Hydration is a huge topic in the summer, when big increases in sweat rates during training can make it tough to keep fluid levels balanced.
However, increased amounts of indoor training, wearing more layers and exercising in colder, drier air mean that the good hydration practices should definitely not be forgotten during winter.
Before your session
When training indoors in the winter, we often do shorter but more intensive sessions. So, showing up to them adequately hydrated is a sound plan if want to perform at your best and recover quickly afterwards.
Sweat losses can be heavy if you're working hard and it's no good just aiming to drink lots when you're on the turbo or treadmill. That's the classic 'shut the door when the horse has already bolted' approach.
Instead, work at your hydration in the last few hours before your workout by sipping 500 - 750ml (c.16-25oz) water, or an electrolyte drink, so that your body has time to process and absorb what it needs, and to eliminate any excess. Any fluid you take in immediately before the session is likely to simply sit in your stomach and do you very little good, especially if you're doing something intense, like interval work (where most of the blood flow is directly away from your gut and to the working muscles), further reducing the chance of it being absorbed quickly.
During your session
If you're outside doing longer sessions in cold, dry air, you might find that you benefit from drinking a stronger electrolyte drink than normal, as there is a tendency for your body to want to pee more in the cold (a well documented but not fully understood phenomenon called 'Cold Diuresis').
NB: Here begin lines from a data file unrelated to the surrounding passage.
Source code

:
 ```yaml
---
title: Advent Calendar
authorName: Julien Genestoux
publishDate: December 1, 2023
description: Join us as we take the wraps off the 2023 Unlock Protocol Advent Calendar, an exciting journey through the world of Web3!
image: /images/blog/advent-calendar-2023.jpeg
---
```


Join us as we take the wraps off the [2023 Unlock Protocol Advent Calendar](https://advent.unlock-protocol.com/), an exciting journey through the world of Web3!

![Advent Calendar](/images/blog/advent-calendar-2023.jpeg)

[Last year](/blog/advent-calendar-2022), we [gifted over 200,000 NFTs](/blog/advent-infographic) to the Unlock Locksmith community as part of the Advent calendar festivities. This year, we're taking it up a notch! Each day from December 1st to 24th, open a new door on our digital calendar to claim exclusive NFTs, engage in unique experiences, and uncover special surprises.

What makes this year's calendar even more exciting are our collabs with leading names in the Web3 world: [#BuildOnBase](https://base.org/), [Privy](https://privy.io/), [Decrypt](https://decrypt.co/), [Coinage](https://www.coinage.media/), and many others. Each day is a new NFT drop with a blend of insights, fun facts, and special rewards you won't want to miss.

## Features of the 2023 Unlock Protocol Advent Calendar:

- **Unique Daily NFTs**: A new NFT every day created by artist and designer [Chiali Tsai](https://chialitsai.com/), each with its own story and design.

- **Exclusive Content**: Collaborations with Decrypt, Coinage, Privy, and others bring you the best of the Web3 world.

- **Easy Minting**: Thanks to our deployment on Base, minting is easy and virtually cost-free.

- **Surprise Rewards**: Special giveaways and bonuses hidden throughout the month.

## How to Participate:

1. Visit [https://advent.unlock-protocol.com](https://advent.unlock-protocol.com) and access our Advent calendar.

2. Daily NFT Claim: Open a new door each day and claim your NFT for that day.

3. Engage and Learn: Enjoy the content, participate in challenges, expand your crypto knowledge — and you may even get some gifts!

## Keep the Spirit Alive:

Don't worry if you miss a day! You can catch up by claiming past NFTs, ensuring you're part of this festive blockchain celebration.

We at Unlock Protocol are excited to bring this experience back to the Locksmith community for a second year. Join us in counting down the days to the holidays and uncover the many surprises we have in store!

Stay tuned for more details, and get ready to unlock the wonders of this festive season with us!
Adding more electrolytes (mainly sodium) to your water encourages your body to hold on to fluids more effectively. This keeps your blood sodium balance in check, and therefore you should lose less water as a result. You may also sweat quite a lot even in colder temperatures if you wear a lot of extra clothing layers.
After your session
Recovery from any training session can be improved by restoring fluid balance relatively quickly. Once again, adding some sodium to your post session drinks can help.
Sodium helps the body replace what was lost in sweat and also increase the percentage of water that is actually absorbed.
One thing to remember is that your body can only take in a certain amount of fluid, usually somewhere between about 400ml and 1000ml per hour (approximately 15 to 36oz), so drinking any more than that is probably futile.
Pace your rehydration out over a few hours post session, using thirst and urine colour/volume as the main indicators of when you are back to where you should be. Ideally your pee should be a relatively pale, straw like colour, not dark (indicating possible dehydration) or totally clear (probably indicating over-hydration).
Don't drink too much
In the past, when it came to hydration, 'more is better' was the most frequent advice. It's actually a balancing act.
Your body has fantastic self regulatory mechanisms in place to keep your fluid and electrolyte levels in homeostasis. If you give it roughly the right amount of each, that is.
Things tend to go wrong when people override natural instincts and become convinced of the need to just drink lots and lots regardless, because dehydration is the perceived consequence of not doing so.
At first if you drink too much fluid your body will do a good job of getting rid of the excess by simply making you pee more. Keep doing so and you'll begin to dilute the level of electrolytes in your blood, as well as put on unnecessary water weight, neither of which is good for your health or performance.
That's why learning to listen to your body and to read the early signs of thirst is actually the best way to keep your fluid levels balanced.
1. Don't neglect hydration in the winter, especially if large amounts of your training is done indoors or in cold, dry conditions where fluid loss can be surprisingly high.
2. Turn up as hydrated as possible. Don't just drink loads right before you get started.
3. Listen to your body (and keep an eye on urine colour) to monitor your hydration level. Dark pee means you probably need to increase fluid intake. If it's completely clear and you are peeing alot, you're probably drinking too much, which can be as bad than not drinking enough.
4. Drink to thirst rather than setting arbitrary targets for how much you think you 'should' be consuming.
5. Add electrolytes (sodium is the key one) to drinks if sessions are particularly long, arduous or if you have an especially high sweat rate.